Most probiotics are sold as dietary supplements, which do not undergo the testing and approval process that drugs do. Manufacturers are responsible for making sure they’re safe before they’re marketed and that any claims made on the label are true. But there’s no guarantee that the types of bacteria listed on a label are effective for the condition you’re taking them for. Health benefits are strain-specific, and not all strains are necessarily useful, so you may want to consult a practitioner familiar with probiotics to discuss your options.
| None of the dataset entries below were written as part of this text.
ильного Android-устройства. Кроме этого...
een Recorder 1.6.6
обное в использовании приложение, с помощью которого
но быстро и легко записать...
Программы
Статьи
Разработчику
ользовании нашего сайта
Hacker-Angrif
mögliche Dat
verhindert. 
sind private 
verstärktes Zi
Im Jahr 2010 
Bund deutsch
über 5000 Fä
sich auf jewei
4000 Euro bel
As always, let your primary care provider know what you’re doing.

  • Probiotics can no longer be considered harmless and should not be given to severely ill patients with organ failure, those on a feeding tube or in intensive care.
  • It is also noted that the “good bacteria” commonly found in probiotic yogurt (commonly known as curd in India) and drinks can be fatal for people suffering from severe pancreatitis.


Few Brands available in India?




Ecoflora Capsules marketed by Tablets India Ltd.
Ecoflora & other brands naturally restore disturbed vaginal ecology in a number of vaginal infections involving bacteria , yeast & other pathogens. Ecoflora is the first orally administered uro-genital probiotic that descends the GI-tract & ascends the female genital tract.


Probiotics with ORS
Biors Sachets marketed by Tablets India Ltd.


BIFILAC Capsules / Sachets marketed by Tablets India Ltd.
( Combination of functional pre-biotics with a probiotic )


ViBact Capsules / Sachets marketed by USV

 Binifit Capsules / Sachets marketed by Ranbaxy


 Becelac PB Capsules marketed by Dr. Reddy's Labs


 Vizyl Capsules / Sachets marketed by Unichem



Gutpro Capsules / Sachets marketed by JBCPL


Please Note:


Some people may experience mild stomach upset, diarrhea or flatulence during the first few days of probiotic supplementation. Further, some people may be allergic to or intolerant of certain probiotic supplements, or to the probiotic food in which they are presented. However, in most cases, probiotic food is well tolerated, and at the very least, may provide one with better intestinal health.